Funny you write this now–just a few weeks ago I rendered my own beef tallow (!) and made lotion using 7 parts tallow and 1-2 parts olive oil following the recipe here: https://www.vintagetradition.com/how-to-make-tallow-balm-at-home.php. I made it for my daughter who has stubborn eczema spots on her chin. I still haven’t been able to sort out the underlying cause (she hasn’t had grains or legumes or dairy), and this seems to be the most helpful remedy of all that I’ve tried. Our current theories are that she is sensitive to pectin in apples or salmon. Eggs give her a red hives-like rash all over her belly/back and legs–the tallow took care of that in no time. Also, since it is so fatty, it helps provide a protective barrier on her chin from moisture (food, drool..all the other stuff that gets on a baby face) while it is healing. I didn’t quite add enough essential oil, so ours smells a bit like tallow still, but we’re getting used to it. I am quite impressed at how well it works!

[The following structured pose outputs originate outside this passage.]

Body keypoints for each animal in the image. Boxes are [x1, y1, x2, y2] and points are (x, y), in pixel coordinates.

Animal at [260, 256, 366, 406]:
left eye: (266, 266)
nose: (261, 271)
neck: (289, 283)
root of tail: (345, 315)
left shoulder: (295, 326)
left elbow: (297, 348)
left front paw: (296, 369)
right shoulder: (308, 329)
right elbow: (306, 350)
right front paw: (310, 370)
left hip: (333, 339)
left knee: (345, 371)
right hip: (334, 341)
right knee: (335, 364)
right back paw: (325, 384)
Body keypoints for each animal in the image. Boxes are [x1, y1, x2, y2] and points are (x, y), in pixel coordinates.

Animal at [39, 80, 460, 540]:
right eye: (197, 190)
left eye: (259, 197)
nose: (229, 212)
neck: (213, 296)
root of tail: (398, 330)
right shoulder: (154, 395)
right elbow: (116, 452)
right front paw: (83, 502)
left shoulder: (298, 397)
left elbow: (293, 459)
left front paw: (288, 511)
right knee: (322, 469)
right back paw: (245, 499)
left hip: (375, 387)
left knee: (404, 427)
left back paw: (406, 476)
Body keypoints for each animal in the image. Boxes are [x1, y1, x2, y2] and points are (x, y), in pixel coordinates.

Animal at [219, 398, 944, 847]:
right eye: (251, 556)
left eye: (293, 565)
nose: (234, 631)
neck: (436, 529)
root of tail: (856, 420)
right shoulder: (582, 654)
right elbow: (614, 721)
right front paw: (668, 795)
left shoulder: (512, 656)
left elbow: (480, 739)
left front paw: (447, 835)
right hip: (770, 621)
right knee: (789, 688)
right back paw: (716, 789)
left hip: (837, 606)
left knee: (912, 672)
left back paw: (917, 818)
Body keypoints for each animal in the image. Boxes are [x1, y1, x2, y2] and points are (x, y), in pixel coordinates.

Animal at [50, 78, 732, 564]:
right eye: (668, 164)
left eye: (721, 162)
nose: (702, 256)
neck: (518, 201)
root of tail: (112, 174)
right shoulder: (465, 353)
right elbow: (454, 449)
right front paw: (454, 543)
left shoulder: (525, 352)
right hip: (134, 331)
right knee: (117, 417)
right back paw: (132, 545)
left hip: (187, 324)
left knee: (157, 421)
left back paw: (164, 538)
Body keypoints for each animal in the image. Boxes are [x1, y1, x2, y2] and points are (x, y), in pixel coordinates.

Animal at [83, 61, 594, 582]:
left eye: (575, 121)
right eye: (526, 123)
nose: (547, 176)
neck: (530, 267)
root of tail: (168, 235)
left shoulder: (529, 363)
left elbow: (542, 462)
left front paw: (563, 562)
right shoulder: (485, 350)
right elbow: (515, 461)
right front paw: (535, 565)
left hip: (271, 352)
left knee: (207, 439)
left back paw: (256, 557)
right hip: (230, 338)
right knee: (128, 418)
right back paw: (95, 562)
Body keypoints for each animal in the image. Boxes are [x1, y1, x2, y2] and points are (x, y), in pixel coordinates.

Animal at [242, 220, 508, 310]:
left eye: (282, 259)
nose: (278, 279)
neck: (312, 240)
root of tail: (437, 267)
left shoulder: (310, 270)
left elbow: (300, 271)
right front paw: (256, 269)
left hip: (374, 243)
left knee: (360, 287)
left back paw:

I know it’s been more than a year since you posted, but I just want to share my solution in hopes that it’ll help your daughter. I had my son’s food intolerances tested in 2012. He is intolerant to eggs, soy, and fruit combined with sugar (must be consumed 3 hours apart). As long as he stays free of those foods, his skin is absolutely perfect!
Hope you can find relief for your daughter!
Terra, how was your son tested? Traditional methods in an allergist’s office? (Can’t are dates so have no idea how long ago this was posted lol, but hoping you see it!)
I’ve been making lotion with tallow (the new/old rage!) and I’m LOVING it! What do you think about adding the non-nano zinc oxide to this for a sunscreen?
We use that type of zinc…
in with the beef tallow lotion?
Hi Kati, can I also use pork lard? I just got a big bag from the farmer 🙂
Katie - Wellness Mama
I have a friend who is allergic to nuts, coconut and has reactions to any milk or oat skin product. Do you have any recipes that don’t have any of these?
Katie - Wellness Mama
She could make these with olive oil, tallow and shea/cocoa or mango butter if she can tolerate those.